▶ [Instruction] Please output exactly the lines below, starting at the line that has "[54,302,374,322] URP 6202" and ending at the line that has "(371, 345) none", both included; leave out all pictures and include nothing else.

▶ [Input records]

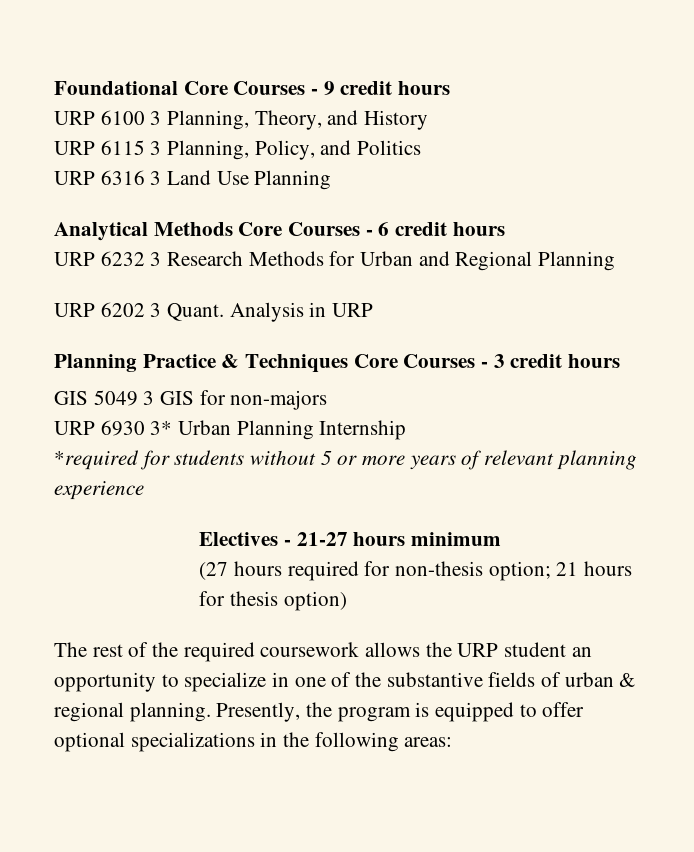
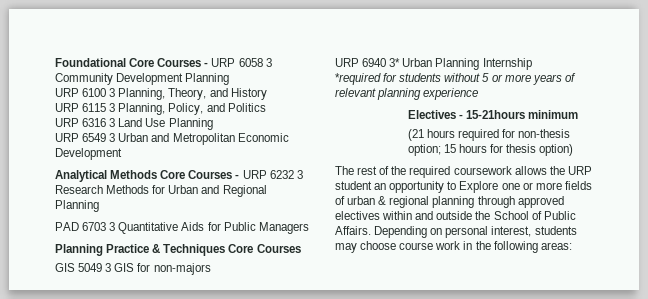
[323,81,451,95] 9 credit hours -> [211,58,272,67] [55,73,230,85] URP 6058 3 Community Development Planning
(332, 180) none -> [55,133,289,145] [55,148,122,160] // URP 6549 3 Urban and Metropolitan Economic Development
[378,222,505,236] 6 credit hours // -> (240, 176) none
[54,302,374,322] URP 6202 3 Quant. Analysis in URP -> [55,222,309,234] PAD 6703 3 Quantitative Aids for Public Managers
[481,354,621,368] - 3 credit hours -> (301, 248) none
[100,420,145,436] 6930 -> [362,58,387,67] 6940
[296,532,406,546] 21-27 hours -> [465,110,525,119] 15-21hours
[199,562,229,580] (27 -> [407,129,424,141] (21
[556,562,579,576] 21 -> [443,144,456,153] 15
[184,672,483,692] specialize in one of the substantive -> [459,181,562,193] Explore one or more
[129,702,585,722] [54,732,255,752] planning. Presently, the program is equipped to offer optional specializations -> [432,196,564,208] [335,211,576,220] [335,226,577,238] [335,241,461,253] planning through approved electives within and outside the School of Public Affairs. Depending on personal interest, students may choose course work

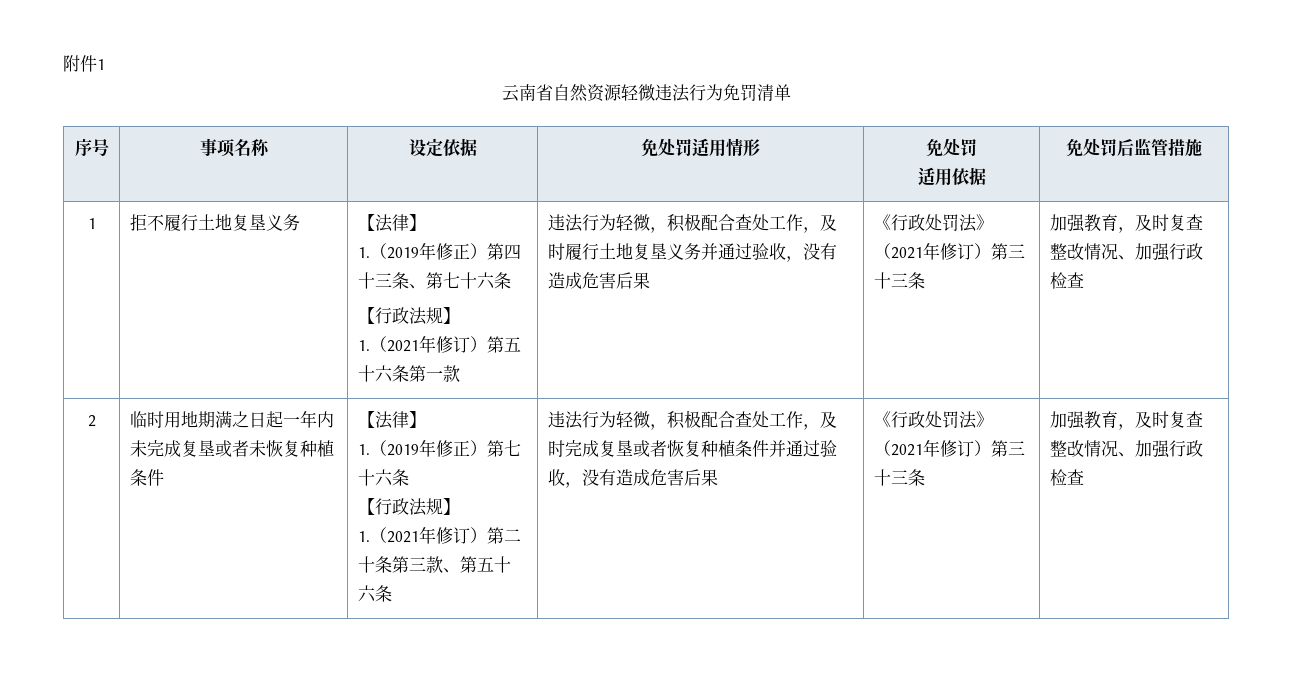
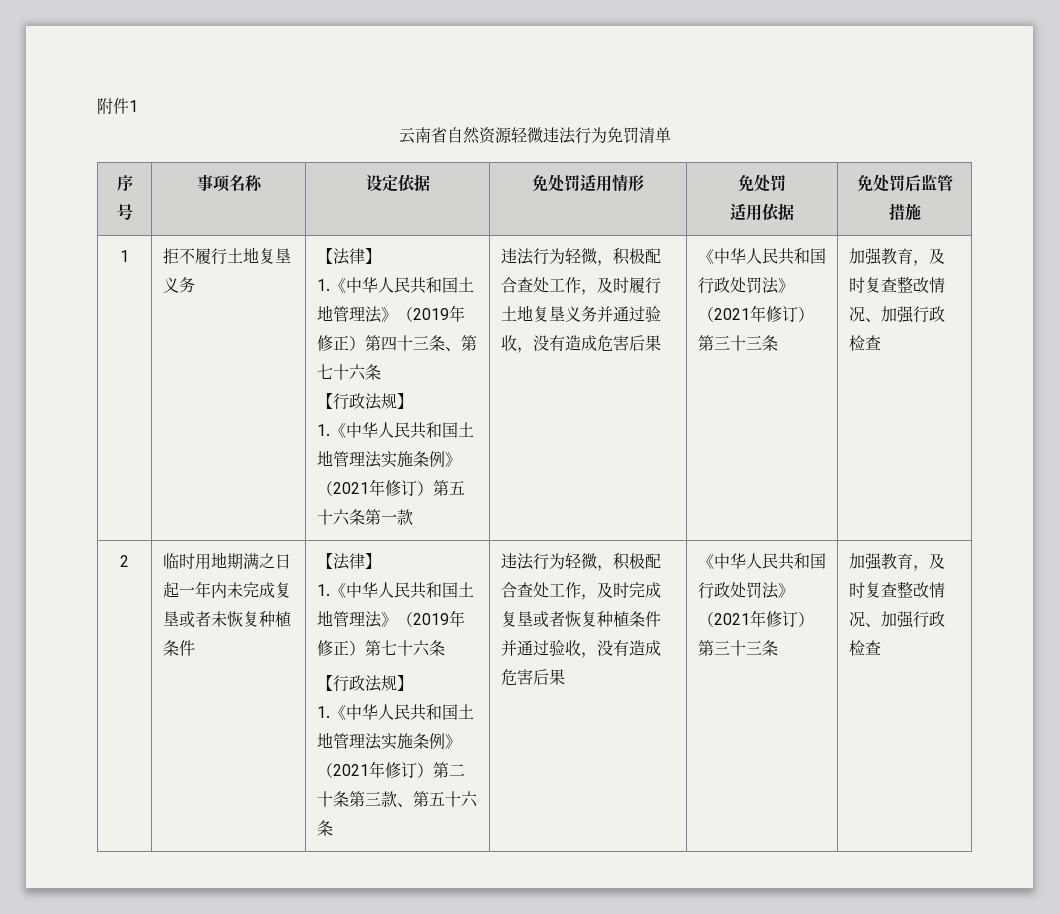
(371, 252) none -> [329,277,474,294] [316,305,397,323] 《中华人民共和国土地管理法》
(371, 345) none -> [329,422,474,439] [316,450,461,468] 《中华人民共和国土地管理法实施条例》
(892, 222) none -> [713,248,826,265] 中华人民共和国
(371, 449) none -> [329,582,474,599] [316,610,397,628] 《中华人民共和国土地管理法》
(371, 536) none -> [329,704,474,721] [316,732,461,750] 《中华人民共和国土地管理法实施条例》
(892, 419) none -> [713,553,826,570] 中华人民共和国

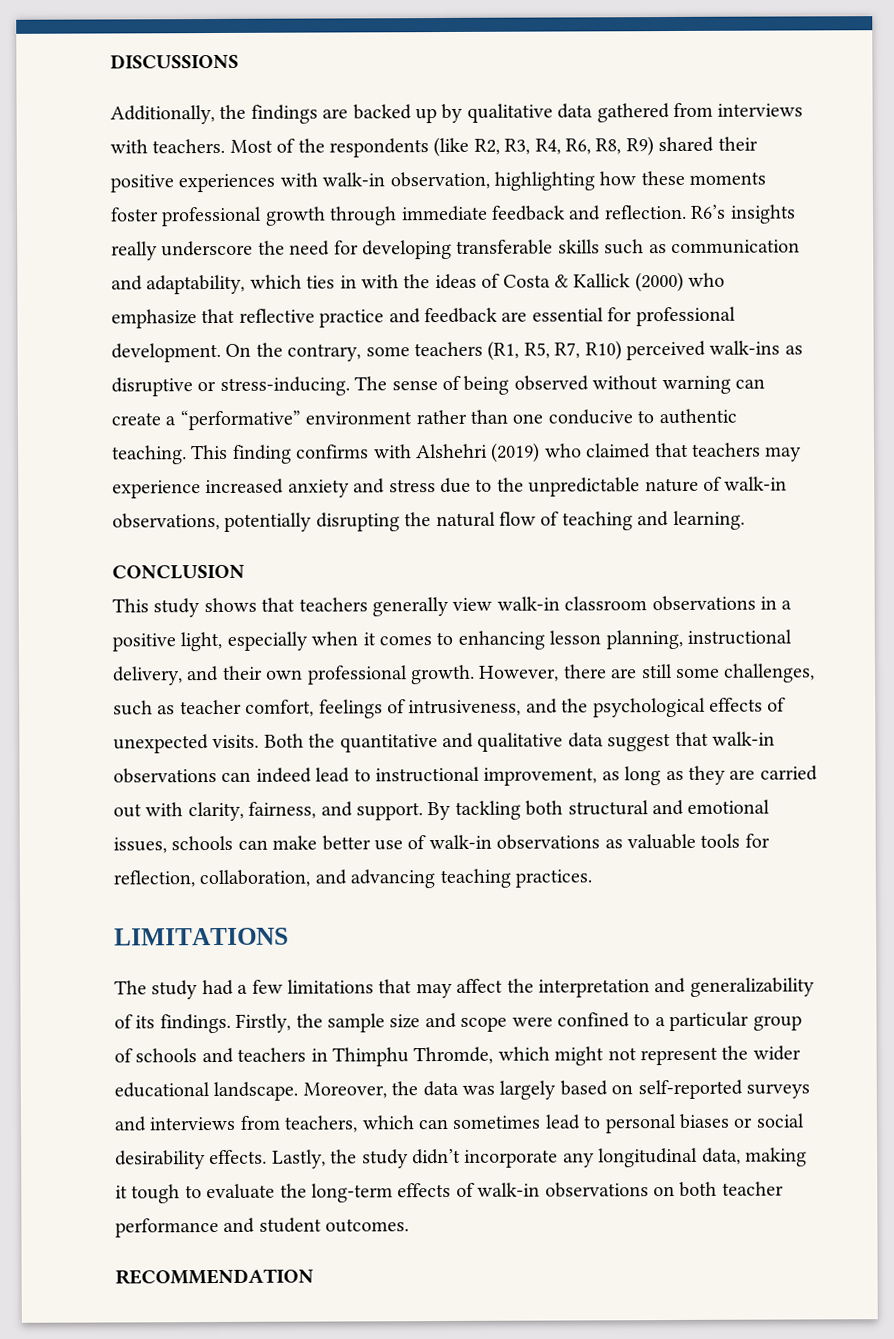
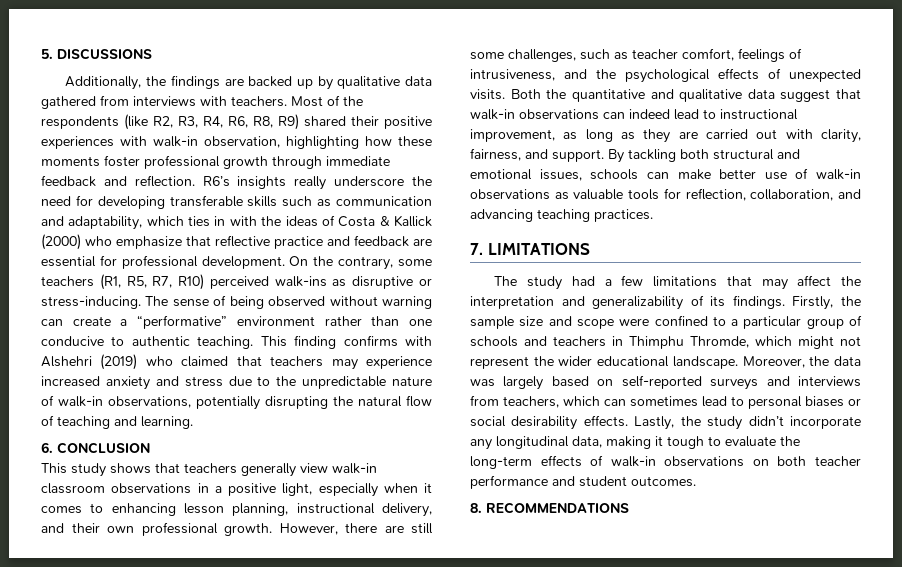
(110, 61) none -> [41,49,53,59] 5.
(745, 520) none -> [41,442,53,453] 6.
(592, 878) none -> [470,243,483,255] 7.
[115,1268,314,1285] RECOMMENDATION -> [470,502,629,514] 8. RECOMMENDATIONS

▶ [Task answer]
[54,302,374,322] URP 6202 3 Quant. Analysis in URP -> [55,222,309,234] PAD 6703 3 Quantitative Aids for Public Managers
[481,354,621,368] - 3 credit hours -> (301, 248) none
[100,420,145,436] 6930 -> [362,58,387,67] 6940
[296,532,406,546] 21-27 hours -> [465,110,525,119] 15-21hours
[199,562,229,580] (27 -> [407,129,424,141] (21
[556,562,579,576] 21 -> [443,144,456,153] 15
[184,672,483,692] specialize in one of the substantive -> [459,181,562,193] Explore one or more
[129,702,585,722] [54,732,255,752] planning. Presently, the program is equipped to offer optional specializations -> [432,196,564,208] [335,211,576,220] [335,226,577,238] [335,241,461,253] planning through approved electives within and outside the School of Public Affairs. Depending on personal interest, students may choose course work

(371, 252) none -> [329,277,474,294] [316,305,397,323] 《中华人民共和国土地管理法》
(371, 345) none -> [329,422,474,439] [316,450,461,468] 《中华人民共和国土地管理法实施条例》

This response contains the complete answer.